**Activity**: Each line of the entries below that includes "puede" belongs in your answer.

==== Data supplied

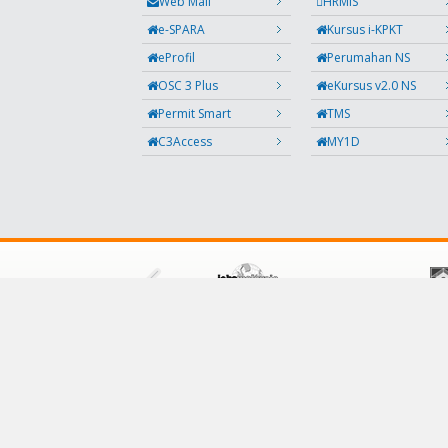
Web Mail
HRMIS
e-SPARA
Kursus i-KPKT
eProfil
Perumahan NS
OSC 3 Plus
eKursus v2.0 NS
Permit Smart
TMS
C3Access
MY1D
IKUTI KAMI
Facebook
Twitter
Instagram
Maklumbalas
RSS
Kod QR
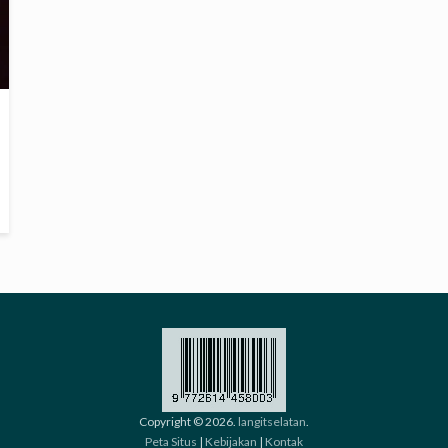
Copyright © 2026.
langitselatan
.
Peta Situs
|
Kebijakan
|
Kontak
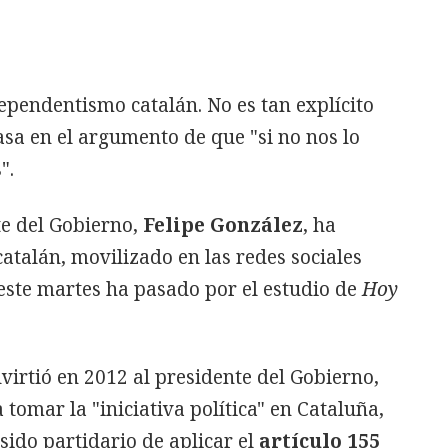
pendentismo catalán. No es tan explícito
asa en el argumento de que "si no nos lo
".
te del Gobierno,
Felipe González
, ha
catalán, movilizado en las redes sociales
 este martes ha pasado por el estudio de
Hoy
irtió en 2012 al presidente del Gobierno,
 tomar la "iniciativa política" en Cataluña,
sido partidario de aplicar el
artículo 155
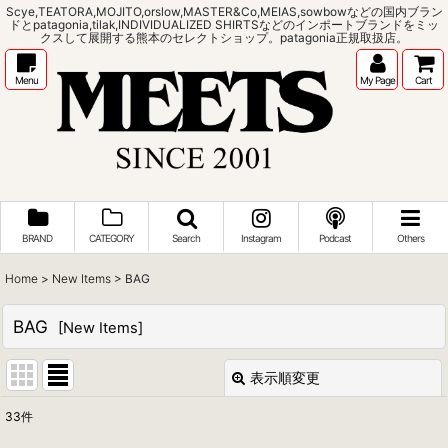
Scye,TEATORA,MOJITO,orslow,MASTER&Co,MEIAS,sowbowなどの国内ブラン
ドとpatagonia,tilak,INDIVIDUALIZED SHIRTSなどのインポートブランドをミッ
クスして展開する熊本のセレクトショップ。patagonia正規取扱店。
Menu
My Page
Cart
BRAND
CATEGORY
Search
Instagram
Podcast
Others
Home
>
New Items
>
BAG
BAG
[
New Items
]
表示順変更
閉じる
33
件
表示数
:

========
==== Data supplied

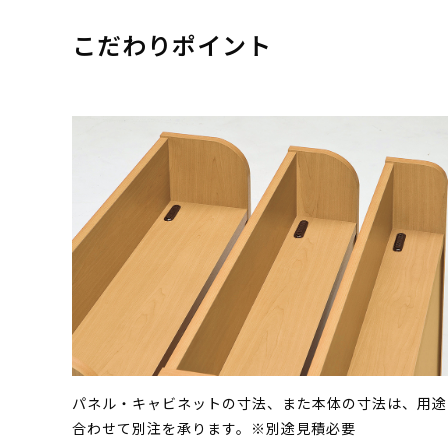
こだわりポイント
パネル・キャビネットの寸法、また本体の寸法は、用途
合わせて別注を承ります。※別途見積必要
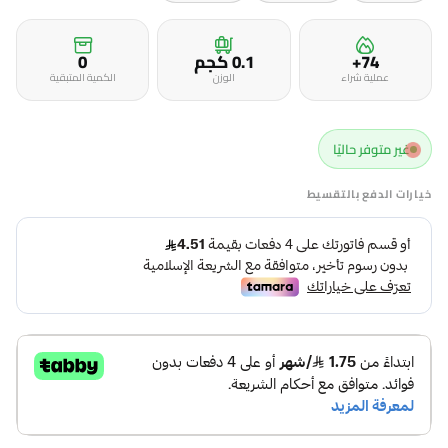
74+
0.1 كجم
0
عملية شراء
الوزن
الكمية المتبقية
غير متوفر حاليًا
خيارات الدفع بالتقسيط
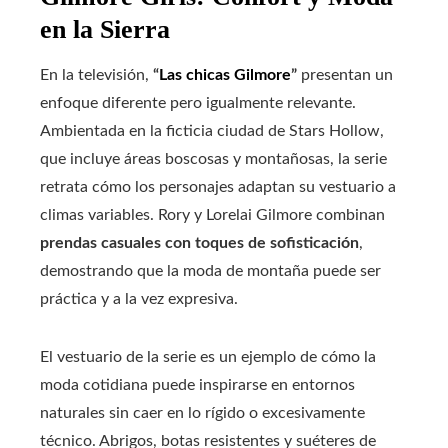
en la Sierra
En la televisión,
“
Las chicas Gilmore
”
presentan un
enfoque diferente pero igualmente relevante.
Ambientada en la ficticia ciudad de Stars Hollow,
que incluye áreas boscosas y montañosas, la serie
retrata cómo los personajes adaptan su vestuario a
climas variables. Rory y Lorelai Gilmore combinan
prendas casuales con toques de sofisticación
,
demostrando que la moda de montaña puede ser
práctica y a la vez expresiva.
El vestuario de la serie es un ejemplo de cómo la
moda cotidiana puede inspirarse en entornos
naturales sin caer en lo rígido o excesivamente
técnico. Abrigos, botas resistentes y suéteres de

========

**Result below**:
demostrando que la moda de montaña puede ser
moda cotidiana puede inspirarse en entornos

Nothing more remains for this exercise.